Weaver, 202 P. at 10. The court further noted that the legislature could place timing and procedural limitations on the right of appeal, but not abrogate it entirely. Id.

For purposes of this post, Weaver raises two major questions. First, what amendment to the constitution removed the with such limitations and restrictions as shall be provided by law language, and why was that change made? Indeed, not only is that language gone, but the entirety of article VIII, section 9 now has to do with judicial retention elections, not appeals. That is, this wasn't a minor syntactical change. Also, it's not like the rule of law announced in section 9 was then or now particularly contentious in the first place, which again invites the main question, what happened?

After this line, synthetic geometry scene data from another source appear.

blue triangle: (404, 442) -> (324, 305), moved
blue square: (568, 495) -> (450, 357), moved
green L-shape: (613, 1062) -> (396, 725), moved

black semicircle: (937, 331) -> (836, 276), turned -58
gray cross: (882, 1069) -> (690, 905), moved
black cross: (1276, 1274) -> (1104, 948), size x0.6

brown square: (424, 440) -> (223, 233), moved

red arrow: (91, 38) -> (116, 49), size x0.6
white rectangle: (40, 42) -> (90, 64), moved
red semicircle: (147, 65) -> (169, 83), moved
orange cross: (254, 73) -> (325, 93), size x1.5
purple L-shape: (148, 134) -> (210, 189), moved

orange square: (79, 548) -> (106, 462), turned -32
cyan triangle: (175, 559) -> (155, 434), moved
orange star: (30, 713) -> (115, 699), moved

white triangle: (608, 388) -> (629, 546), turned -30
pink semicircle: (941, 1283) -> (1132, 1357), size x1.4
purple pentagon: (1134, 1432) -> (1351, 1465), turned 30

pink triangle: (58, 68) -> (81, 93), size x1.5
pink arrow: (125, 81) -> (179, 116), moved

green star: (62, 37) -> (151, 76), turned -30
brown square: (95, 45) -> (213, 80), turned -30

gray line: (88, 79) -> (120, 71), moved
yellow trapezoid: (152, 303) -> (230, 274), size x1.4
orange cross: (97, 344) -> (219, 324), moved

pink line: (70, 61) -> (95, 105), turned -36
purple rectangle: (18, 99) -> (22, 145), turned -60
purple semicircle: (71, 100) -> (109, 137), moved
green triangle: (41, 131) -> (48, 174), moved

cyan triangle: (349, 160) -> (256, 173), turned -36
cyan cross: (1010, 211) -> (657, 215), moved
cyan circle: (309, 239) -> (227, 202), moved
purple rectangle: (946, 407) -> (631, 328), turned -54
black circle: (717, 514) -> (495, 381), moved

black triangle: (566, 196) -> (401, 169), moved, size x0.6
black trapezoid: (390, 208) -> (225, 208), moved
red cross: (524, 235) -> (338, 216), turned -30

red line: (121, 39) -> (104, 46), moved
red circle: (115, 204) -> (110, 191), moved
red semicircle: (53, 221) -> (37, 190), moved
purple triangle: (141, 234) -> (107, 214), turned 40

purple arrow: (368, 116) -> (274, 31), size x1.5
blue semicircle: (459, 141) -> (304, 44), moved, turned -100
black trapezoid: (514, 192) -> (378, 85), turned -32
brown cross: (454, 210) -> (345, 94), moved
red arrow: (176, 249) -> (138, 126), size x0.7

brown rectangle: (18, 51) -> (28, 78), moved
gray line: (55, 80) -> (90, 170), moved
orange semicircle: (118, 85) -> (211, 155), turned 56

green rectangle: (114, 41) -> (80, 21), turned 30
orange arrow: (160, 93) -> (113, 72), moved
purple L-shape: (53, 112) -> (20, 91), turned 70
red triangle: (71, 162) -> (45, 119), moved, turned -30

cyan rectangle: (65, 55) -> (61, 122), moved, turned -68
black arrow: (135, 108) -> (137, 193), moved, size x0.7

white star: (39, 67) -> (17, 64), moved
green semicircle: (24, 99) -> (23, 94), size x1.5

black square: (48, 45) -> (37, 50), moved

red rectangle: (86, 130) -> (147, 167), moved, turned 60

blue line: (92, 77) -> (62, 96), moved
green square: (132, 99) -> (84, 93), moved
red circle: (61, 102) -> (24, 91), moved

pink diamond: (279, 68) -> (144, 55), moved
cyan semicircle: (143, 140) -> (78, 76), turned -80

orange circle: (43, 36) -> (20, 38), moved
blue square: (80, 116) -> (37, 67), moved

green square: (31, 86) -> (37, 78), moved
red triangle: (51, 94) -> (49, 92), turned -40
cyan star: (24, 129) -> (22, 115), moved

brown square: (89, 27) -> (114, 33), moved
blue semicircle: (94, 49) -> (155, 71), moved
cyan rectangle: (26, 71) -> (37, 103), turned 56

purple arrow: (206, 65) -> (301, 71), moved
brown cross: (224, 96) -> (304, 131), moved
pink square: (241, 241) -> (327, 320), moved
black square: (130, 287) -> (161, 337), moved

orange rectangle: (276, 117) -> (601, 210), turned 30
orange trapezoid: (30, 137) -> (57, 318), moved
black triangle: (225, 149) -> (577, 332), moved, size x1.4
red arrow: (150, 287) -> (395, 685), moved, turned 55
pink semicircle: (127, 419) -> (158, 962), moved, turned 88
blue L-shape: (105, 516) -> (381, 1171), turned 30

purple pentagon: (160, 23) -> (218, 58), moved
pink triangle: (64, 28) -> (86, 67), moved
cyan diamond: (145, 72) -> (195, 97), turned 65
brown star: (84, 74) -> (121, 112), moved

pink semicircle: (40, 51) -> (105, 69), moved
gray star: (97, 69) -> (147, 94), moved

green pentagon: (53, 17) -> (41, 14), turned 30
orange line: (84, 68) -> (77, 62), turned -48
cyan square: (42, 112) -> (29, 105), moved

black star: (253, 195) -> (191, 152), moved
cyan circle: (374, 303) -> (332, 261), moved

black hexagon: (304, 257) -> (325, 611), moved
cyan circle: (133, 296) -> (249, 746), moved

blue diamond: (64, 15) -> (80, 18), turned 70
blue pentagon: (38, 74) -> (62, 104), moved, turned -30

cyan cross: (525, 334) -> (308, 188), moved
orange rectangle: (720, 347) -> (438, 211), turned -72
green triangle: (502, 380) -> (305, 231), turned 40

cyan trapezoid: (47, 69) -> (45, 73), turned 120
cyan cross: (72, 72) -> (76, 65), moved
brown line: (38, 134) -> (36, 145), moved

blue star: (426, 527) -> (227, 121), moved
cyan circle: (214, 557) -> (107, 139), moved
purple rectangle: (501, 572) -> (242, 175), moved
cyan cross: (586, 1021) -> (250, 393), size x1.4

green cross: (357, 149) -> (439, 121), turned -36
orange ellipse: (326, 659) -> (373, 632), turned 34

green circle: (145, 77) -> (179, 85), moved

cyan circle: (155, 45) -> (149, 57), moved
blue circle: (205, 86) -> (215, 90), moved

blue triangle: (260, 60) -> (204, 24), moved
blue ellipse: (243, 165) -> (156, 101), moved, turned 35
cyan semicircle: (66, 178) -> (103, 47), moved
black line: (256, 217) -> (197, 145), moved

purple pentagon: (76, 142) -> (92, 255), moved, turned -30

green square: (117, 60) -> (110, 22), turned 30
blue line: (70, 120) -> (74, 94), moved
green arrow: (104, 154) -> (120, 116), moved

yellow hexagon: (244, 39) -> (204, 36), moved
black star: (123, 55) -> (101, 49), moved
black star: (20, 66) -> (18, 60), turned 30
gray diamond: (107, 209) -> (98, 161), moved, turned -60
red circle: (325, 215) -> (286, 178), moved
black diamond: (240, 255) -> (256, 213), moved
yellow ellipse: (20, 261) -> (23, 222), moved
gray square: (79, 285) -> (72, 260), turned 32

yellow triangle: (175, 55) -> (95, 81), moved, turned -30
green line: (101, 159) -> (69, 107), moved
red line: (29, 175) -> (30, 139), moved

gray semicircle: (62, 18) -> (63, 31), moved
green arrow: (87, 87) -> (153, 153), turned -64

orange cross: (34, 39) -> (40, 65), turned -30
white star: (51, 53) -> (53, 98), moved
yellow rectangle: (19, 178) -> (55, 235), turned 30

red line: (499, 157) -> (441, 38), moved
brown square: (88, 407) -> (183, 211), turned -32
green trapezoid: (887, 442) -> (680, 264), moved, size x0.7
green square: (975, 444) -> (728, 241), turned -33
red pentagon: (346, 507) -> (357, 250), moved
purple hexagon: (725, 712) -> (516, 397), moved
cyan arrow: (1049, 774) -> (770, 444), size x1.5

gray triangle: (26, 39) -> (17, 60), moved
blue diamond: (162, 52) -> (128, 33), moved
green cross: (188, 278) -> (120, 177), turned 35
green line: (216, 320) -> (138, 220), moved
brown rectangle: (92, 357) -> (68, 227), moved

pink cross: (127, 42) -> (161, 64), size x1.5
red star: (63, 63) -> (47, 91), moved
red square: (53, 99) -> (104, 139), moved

Second, is Weaver still good law? The supreme court recently cited it as such in Gailey v. State, 2016 UT 35, which held basically the opposite of Weaver: that, pursuant to a statute, a guilty plea followed by immediate sentencing extinguishes the constitutional right to appeal. Indeed, Gailey expressly relied on Weaver for the proposition that appeals must be taken within such limitations and restrictions as to time and orderly procedure as the legislature may prescribe, the precise constitutional provision that no longer exists. That is, Gailey was not using Weaver to support an innocuous proposition, it was using it for the major premise on which the entire analysis was based, namely that it is within the legislature's power to cut off the constitutional right of appeal.

If Weaver is still good enough law to be used in place of the now-deleted constitutional provision on which it was partly based, then isn't its holding—that the constitution provides for appeal in call cases, even ones where guilty pleas were entered—also still good law? And if that's so, how are the holdings of Gailey and its antecedents correct? They might not be, at least not without further analysis and explanation. It would be good to know when the constitution was changed, and why. If you have any insight or thoughts, drop me a line.

[Edited to add: It appears that article VIII, section 9 was removed as part of the major constitutional revision in 1984. Given the changes, Gailey’s reasoning raises separation of powers issues.]